* _PROBLEM TO WORK ON_: From the data below, repeat exactly the lines from the line with "pinky pip: (1145, 813)" to the line with "wrist: (26, 511)", both included.

┌──

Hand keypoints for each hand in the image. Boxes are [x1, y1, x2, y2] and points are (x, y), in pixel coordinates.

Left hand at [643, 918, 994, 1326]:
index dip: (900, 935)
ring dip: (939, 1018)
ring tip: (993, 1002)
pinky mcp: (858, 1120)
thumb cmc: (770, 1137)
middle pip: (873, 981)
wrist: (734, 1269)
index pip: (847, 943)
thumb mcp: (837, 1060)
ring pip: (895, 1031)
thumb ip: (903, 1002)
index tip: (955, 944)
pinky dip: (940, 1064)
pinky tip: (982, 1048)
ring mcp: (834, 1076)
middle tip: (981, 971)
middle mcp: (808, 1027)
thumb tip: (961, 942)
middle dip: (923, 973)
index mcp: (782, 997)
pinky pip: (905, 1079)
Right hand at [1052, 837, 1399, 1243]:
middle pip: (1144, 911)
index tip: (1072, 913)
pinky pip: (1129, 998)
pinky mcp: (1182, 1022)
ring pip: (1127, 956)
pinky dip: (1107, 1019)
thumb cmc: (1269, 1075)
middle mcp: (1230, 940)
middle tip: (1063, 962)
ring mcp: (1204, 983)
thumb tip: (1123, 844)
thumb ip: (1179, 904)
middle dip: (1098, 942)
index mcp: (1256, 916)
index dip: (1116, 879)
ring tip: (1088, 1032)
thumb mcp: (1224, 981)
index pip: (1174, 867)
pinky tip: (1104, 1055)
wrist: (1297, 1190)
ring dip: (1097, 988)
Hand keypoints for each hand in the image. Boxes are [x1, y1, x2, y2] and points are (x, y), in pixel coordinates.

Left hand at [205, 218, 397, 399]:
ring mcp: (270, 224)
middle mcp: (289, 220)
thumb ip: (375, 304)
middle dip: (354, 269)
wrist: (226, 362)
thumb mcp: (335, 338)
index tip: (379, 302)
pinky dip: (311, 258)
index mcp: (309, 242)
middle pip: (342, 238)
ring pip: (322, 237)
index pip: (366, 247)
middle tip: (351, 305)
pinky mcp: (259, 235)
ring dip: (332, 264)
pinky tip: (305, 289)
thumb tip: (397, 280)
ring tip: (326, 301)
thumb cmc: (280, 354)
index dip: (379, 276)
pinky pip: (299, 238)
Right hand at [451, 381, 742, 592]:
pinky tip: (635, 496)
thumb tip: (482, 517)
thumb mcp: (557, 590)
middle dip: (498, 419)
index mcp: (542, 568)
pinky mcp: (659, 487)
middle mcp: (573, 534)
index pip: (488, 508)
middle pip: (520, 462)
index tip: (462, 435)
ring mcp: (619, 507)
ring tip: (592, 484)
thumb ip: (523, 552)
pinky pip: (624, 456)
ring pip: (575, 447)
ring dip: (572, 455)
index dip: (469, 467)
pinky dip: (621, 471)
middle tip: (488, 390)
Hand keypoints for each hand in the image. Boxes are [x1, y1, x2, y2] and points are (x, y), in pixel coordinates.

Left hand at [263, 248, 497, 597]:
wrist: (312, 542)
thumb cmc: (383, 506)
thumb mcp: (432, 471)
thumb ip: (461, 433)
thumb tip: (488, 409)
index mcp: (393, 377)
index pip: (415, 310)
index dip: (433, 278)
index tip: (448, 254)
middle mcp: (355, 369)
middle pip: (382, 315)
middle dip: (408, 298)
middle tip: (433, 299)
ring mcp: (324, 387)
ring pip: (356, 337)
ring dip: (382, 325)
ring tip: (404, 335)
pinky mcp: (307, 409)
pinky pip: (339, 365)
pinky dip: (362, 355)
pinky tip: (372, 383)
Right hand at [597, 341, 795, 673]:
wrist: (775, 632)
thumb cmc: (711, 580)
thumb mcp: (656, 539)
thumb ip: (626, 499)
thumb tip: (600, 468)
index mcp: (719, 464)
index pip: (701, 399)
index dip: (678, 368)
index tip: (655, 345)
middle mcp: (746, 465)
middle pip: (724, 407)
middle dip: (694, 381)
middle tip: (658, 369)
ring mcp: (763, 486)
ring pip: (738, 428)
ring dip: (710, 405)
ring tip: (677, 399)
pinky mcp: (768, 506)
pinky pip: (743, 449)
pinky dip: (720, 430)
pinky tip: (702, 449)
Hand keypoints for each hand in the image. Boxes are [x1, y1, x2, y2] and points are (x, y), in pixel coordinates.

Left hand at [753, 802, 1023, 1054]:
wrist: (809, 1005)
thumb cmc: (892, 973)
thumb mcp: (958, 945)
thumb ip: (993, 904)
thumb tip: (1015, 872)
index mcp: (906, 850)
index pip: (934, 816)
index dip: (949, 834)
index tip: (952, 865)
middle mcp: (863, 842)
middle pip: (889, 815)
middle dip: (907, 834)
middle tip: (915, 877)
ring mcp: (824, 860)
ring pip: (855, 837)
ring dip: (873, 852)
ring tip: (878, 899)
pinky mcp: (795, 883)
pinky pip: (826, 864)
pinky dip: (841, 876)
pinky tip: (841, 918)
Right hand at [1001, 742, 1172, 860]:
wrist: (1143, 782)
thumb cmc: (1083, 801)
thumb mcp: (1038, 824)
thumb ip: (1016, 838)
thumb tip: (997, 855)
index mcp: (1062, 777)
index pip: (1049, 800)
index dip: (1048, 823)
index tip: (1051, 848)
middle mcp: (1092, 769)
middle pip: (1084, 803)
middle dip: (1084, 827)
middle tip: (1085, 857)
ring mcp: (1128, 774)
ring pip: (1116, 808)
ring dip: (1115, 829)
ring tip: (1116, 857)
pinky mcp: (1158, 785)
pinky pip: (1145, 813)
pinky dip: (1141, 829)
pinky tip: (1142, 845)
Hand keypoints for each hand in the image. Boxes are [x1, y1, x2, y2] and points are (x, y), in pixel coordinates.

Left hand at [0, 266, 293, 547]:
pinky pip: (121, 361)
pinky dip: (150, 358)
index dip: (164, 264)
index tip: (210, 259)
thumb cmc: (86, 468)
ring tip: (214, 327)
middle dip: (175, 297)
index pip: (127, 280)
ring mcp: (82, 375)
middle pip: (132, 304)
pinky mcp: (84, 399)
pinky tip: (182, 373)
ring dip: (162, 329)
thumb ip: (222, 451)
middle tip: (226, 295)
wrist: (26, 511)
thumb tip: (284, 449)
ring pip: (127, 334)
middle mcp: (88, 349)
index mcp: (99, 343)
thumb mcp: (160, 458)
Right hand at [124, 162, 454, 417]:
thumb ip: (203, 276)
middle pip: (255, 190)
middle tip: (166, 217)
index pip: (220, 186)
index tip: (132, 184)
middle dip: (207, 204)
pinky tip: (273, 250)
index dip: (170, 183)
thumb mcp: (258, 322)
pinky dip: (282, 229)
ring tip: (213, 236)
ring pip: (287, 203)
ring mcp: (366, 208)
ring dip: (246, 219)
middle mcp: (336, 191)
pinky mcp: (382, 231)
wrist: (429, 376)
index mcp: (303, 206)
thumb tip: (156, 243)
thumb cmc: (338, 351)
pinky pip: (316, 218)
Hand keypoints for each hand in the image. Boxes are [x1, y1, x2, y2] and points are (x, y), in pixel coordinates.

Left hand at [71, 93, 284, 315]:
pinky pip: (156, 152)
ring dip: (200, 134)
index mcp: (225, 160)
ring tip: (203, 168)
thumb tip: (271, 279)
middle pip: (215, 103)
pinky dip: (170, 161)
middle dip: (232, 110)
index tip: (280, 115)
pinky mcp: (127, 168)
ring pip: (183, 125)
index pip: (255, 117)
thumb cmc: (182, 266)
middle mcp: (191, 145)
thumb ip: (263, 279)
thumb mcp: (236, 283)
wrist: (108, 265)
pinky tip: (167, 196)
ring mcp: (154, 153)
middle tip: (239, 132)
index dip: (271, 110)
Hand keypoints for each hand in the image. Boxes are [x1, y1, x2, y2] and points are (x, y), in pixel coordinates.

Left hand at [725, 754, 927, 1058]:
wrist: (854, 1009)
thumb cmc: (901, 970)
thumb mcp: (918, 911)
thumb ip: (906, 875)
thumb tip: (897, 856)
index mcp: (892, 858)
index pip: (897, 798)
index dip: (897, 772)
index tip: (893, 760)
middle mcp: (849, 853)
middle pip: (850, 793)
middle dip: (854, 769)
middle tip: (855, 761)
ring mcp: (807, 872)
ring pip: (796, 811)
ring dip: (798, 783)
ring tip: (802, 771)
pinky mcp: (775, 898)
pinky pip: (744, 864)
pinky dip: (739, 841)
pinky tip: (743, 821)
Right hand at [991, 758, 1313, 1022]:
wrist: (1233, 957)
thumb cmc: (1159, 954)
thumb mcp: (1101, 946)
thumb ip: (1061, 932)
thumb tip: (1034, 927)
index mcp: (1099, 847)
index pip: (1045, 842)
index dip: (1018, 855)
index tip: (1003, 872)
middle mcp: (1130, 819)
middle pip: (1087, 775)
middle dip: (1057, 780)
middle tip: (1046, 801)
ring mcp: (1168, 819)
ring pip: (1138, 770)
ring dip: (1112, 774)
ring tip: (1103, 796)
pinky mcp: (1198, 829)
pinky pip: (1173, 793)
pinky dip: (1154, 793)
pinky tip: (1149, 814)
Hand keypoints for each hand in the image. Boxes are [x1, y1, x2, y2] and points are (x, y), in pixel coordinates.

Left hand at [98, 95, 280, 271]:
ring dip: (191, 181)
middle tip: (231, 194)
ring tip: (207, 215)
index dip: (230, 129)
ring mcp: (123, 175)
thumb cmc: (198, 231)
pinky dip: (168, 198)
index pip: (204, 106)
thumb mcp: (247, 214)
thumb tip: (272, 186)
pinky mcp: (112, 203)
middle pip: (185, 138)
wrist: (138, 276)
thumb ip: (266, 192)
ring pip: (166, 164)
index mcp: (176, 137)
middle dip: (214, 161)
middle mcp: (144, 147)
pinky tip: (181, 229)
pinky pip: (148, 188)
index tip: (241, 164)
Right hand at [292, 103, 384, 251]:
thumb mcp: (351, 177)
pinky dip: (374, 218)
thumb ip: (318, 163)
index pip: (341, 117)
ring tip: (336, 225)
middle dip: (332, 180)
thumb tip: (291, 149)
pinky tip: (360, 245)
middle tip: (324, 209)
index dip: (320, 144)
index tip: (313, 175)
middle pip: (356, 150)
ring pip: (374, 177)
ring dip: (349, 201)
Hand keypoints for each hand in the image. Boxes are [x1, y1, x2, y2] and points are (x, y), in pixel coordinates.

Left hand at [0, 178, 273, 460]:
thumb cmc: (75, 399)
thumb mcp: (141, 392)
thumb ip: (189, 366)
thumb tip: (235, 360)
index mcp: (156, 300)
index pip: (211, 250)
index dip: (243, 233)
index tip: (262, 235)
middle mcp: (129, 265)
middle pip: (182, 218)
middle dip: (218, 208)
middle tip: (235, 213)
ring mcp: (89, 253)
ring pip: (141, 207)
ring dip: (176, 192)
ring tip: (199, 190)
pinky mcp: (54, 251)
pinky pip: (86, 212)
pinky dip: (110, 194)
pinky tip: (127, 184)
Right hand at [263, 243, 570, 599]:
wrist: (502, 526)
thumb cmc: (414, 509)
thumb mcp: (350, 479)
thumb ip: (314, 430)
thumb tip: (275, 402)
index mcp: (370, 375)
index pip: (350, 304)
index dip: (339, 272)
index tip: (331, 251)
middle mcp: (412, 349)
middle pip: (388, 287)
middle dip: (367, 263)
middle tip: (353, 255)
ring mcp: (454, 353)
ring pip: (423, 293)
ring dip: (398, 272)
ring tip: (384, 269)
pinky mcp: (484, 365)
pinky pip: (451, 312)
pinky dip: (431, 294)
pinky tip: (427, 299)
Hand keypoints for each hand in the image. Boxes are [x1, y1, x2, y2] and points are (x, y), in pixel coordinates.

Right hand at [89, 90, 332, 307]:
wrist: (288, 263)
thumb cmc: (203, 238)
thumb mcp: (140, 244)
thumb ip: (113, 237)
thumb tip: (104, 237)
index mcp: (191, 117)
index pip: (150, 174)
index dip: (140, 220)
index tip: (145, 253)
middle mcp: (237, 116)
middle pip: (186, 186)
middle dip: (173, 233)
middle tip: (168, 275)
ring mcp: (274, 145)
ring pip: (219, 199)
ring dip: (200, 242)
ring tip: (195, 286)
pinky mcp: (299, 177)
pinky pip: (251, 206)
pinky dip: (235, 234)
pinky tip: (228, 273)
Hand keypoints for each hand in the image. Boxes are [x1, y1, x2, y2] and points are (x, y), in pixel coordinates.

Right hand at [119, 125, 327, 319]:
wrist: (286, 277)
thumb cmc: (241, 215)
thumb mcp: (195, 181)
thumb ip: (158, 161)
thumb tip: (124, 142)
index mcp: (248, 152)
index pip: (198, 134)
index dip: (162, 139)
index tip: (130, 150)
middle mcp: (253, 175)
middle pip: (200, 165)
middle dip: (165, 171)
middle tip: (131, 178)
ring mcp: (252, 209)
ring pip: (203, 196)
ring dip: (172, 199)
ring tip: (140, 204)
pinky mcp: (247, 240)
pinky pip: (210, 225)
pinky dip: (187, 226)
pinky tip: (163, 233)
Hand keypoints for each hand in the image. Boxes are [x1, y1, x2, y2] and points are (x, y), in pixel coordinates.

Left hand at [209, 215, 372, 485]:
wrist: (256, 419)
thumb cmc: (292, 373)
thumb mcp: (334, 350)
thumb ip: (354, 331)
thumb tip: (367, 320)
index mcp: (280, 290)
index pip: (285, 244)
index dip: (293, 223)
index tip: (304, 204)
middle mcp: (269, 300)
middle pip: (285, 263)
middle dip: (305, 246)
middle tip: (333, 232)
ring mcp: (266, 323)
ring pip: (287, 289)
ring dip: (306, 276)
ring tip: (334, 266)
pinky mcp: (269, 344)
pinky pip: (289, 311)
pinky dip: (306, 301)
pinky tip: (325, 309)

└──

* _SOLUTION TO THIS PROBLEM_:
pinky pip: (1145, 813)
pinky dip: (1141, 829)
pinky tip: (1142, 845)
Hand keypoints for each hand in the image. Boxes are [x1, y1, x2, y2] and points are (x, y), in pixel coordinates.

Left hand at [0, 266, 293, 547]:
pinky pip: (121, 361)
pinky dip: (150, 358)
index dip: (164, 264)
index tip: (210, 259)
thumb cmc: (86, 468)
ring tip: (214, 327)
middle dip: (175, 297)
index pip: (127, 280)
ring mcp: (82, 375)
middle pip: (132, 304)
pinky mcp: (84, 399)
pinky tip: (182, 373)
ring dip: (162, 329)
thumb ip: (222, 451)
middle tip: (226, 295)
wrist: (26, 511)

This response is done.